“En el actuar compasivo está la clave”
A medida que vamos avanzando en la espiral de la consciencia nos damos cuenta de que vivimos lo que nos corresponde, que nada de lo que nos ha ocurrido, le llamemos bueno o malo, carece de sentido vital.
Esta afirmación es liberadora, pero no siempre queremos ser libres, puesto que implica asumir plenamente la responsabilidad de nuestras vidas. Sí, la libertad cuesta y no siempre estamos listos o dispuestos a sufragar los costos de soltar las ataduras a situaciones dolorosas del pasado o del presente. Sí, en el juego de la vida -un compuesto maravilloso de montaña rusa con carros chocones en el cual nos estrellamos unos con otros, bajamos, subimos y experimentamos todo tipo de emociones- nos han hecho daño y hemos hecho, con mayor o menor consciencia de ello. No se trata de justificar esas heridas mutuas, sino de comprender que detrás de ellas hay aprendizajes que nos podemos perder si nos quedamos en la dinámica de echar culpas o de inculparnos. La culpa paraliza, alimenta la rabia y nos aleja de la compasión, esa expresión máxima del amor que muchas veces ni alcanzamos a vislumbrar.
Nos equivocamos, acertamos, volvemos a errar y seguimos atinando: esa parece ser la danza existencial que todos bailamos con distintos pasos y diferentes ritmos. No hay manera de no danzar, pues entramos en movimiento desde el mismo instante de la concepción, a partir del cual heredamos y sentimos las luces y las sombras de nuestros ancestros.
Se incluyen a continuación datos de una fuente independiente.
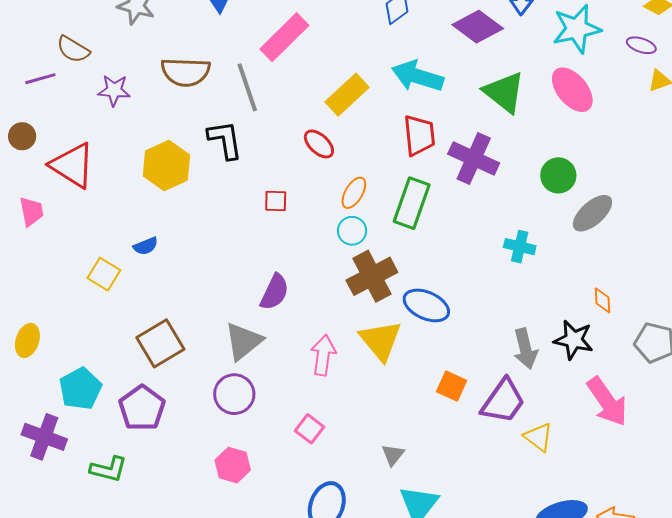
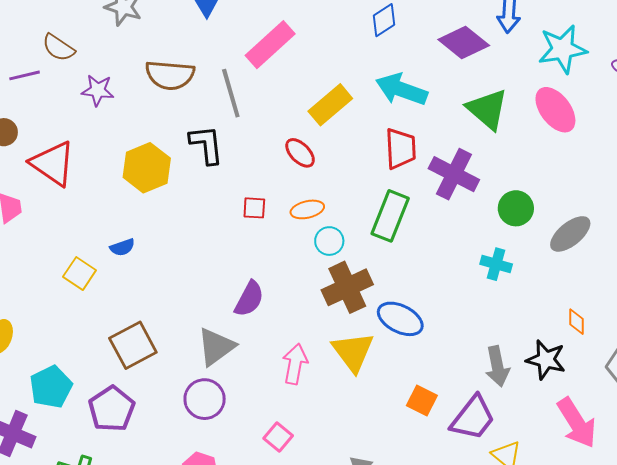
green circle: (558, 175) -> (516, 208), moved
orange ellipse: (354, 193) -> (307, 209), moved, turned 44

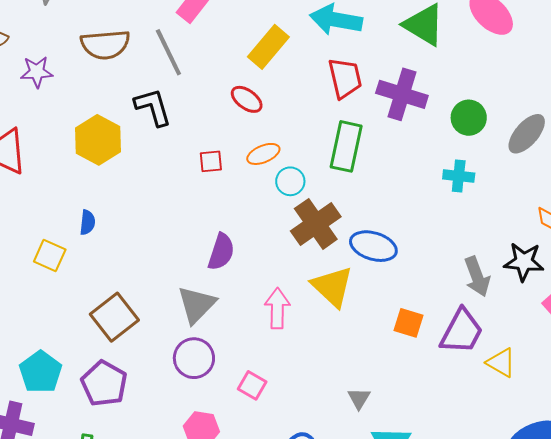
blue semicircle: (122, 247) -> (87, 222), turned -55
pink square: (278, 437) -> (252, 385), moved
Pretender ser perfectos en esta etapa del camino es ilusorio; lo que sí podemos hacer es asumir nuestra responsabilidad para ser más conscientes cada día y relacionarnos más sanamente con nosotros mismos, con los otros y con todo cuanto nos rodea.
Cuando transformamos la culpa paralizante en hábil respuesta podemos ir superando paulatinamente las emociones que nos mantienen en una baja frecuencia vibracional. Sí, nos enfurece que nos vulneren; podemos sentir rabia con nosotros mismos cuando vulneramos a otros. Sentimos el dolor del daño, tanto el recibido como el causado. No todos los dolores y las rabias son iguales, no todos los vivimos de manera similar. Asimismo, cada persona los experimenta en formas distintas, por lo que es dado homogeneizar los trámites emocionales.
En el dolor y en la rabia, en el daño y en la reparación, estamos hermanados. Por ello, más que al juicio implacable -que yo he proferido y que muy probablemente usted que me lee también- estamos llamados a la compasión y a actuar desde ella: la invitación amorosa que nos hace la vida es a la compacción, la acción amorosa desde el reconocimiento de las otras personas como plenas en su propia humanidad, iguales a nosotros, jugadoras del mismo juego. Esta invitación no es sencilla de aceptar, pues quien nos ha hecho daño parece seguir permanentemente en nuestra mente replicando el daño, al igual que nosotros en sus mentes si hemos sido los generadores de algún perjuicio. Por ello perdonar es tan importante, tanto como pedir perdón. Por ello es clave empezar a soltar lo pasado, lo cual se dice fácil pero implica un gran esfuerzo físico, emocional, cognitivo y espiritual, un aprendizaje que refleja esa compasión en acción: la compacción.